While some experts strongly council manufacturers to expand subscription (and many are), there should arise grave questions as to whether OEMs present the core promotional, operational and even fleet resources required in providing subscription services to the mass market.
eCommerce Start-ups like Drover and Cluno present some of the more interesting models offering subscription of more conventional cars to the mass market. These independent start-ups focus on the “culture” of car subscription by engaging slick eCommerce platforms and customer service focussed on a positive “hassle-free” customer experience.
While subscription start-ups do feature compelling promotional resources, they don’t feature core expertise in the fleet and operational resources required to profitably and sustainably deliver car subscription to the mass market. Drover, Wagonex and others actively seek to outsource fleet supply and certain operational functions to established fleet owners.
The Daily Rental Sector already presents resources that lend themselves directly to the month-to-month form of car subscription including:
Best-in-market fleet procurement terms and unparalleled expertise in fleet management,
A wide network of convenient locations,
Effective rental systems and customer service and
Established insurance and “add-on” products.
Rental companies serve the mass market very well. However, their focus on efficient on-airport operations limits their eCommerce focus to reservation booking only with little of the deeper customer “engagement” exhibited in car subscription.
Leasing Companies (including OEMs’ captive consumer finance) also present operational and fleet-related resources that lend themselves particularly well to fixed-term subscription model:
Procurement, finance, maintenance and remarketing resources and
Operational and underwriting systems and processes designed to serve both consumer and commercial customers.

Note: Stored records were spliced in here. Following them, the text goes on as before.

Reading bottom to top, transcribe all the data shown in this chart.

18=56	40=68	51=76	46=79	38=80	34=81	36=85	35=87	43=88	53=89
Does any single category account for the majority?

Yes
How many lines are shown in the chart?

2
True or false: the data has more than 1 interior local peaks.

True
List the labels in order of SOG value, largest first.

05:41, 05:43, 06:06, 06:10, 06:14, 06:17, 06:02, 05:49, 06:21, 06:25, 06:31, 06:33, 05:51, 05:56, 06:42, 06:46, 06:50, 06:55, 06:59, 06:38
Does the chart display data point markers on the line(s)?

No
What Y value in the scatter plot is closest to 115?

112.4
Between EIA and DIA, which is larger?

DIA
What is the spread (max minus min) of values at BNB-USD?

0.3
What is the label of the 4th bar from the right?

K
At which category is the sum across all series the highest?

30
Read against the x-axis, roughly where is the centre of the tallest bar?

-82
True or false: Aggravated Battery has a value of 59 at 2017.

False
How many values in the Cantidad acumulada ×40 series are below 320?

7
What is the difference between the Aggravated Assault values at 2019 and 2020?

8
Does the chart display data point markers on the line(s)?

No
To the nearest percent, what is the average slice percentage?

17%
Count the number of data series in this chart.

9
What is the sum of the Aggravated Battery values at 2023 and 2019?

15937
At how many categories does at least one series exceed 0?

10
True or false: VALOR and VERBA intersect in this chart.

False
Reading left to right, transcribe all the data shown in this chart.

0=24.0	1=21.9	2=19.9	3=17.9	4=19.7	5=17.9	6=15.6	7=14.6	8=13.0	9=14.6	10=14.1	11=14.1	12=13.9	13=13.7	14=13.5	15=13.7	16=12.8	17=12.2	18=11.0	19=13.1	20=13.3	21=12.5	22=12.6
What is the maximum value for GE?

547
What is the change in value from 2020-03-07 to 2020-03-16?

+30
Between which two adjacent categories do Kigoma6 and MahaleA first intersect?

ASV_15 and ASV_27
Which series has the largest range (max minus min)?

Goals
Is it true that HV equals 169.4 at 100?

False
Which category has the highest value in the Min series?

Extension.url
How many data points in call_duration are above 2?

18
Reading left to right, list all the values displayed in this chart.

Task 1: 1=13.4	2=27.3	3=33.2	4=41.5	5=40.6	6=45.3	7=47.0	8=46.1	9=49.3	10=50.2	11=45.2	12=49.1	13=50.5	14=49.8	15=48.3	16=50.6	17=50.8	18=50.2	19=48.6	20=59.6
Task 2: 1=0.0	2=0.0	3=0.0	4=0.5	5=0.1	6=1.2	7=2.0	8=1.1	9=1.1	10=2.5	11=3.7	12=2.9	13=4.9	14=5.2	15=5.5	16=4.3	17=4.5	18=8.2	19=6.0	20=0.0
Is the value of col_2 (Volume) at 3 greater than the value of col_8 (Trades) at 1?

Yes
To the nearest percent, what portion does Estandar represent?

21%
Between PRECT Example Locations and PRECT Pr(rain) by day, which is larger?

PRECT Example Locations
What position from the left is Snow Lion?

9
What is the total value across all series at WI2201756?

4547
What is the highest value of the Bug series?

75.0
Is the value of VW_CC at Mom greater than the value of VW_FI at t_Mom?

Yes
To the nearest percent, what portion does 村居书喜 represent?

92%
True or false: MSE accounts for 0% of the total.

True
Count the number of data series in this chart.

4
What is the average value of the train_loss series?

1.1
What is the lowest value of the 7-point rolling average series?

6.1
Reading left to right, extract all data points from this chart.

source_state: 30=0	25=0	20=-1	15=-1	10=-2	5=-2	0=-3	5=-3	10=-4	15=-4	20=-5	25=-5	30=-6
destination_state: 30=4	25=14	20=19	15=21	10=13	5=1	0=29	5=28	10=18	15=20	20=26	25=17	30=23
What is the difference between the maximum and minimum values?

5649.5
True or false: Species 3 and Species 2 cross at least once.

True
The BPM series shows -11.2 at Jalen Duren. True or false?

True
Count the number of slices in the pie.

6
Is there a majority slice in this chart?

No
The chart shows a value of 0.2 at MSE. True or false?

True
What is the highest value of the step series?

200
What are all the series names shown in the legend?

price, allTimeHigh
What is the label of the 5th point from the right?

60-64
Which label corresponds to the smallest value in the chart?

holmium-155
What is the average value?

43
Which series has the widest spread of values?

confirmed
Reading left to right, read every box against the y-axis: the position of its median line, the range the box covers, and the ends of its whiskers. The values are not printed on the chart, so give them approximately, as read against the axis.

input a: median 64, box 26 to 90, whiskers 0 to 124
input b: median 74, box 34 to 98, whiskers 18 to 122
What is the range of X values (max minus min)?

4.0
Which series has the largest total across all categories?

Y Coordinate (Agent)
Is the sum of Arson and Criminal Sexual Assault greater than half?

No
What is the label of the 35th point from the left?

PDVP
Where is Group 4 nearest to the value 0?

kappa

While these core resources address car subscription, the leasing sector’s promotional resources don’t necessarily lend themselves to the “culture” of subscription. Even lessors focussed more acutely on the consumer market tend to engage third-party brokers to attract customers.
Business Combination – A new product in a mature market, delivery of our more precisely-defined car subscription product requires a key set of core resources. For the mass market, it seems clear that while OEMS, leasing companies and the daily rental sector demonstrate operational and fleet resources, eCommerce start-ups best address subscription’s promotional aspects.
While either party might develop expertise they don’t already demonstrate, the successful structure may well reflect partnership or some business combination tying together the required resources as shown below:
Conclusion – Car subscription demonstrates demand that will support its growth into an important market sector. Those enterprises that will succeed are a function of the relevancy of their core resources to the product and operating model that successful captures demand.
Daily rental companies, leasing companies and OEMs feature operational and fleet resources complimentary to the promotional resources of those eCommerce start-ups developing the more interesting subscription models. The paradigm is not dissimilar to that of the UK’s leasing sector in which successful eCommerce brokers promote lessors’ contract hire products to consumer and commercial customers.
The race is therefore on to define the subscription product/model that best captures demand and to consolidate the resources that most efficiently serve in a rational business combination.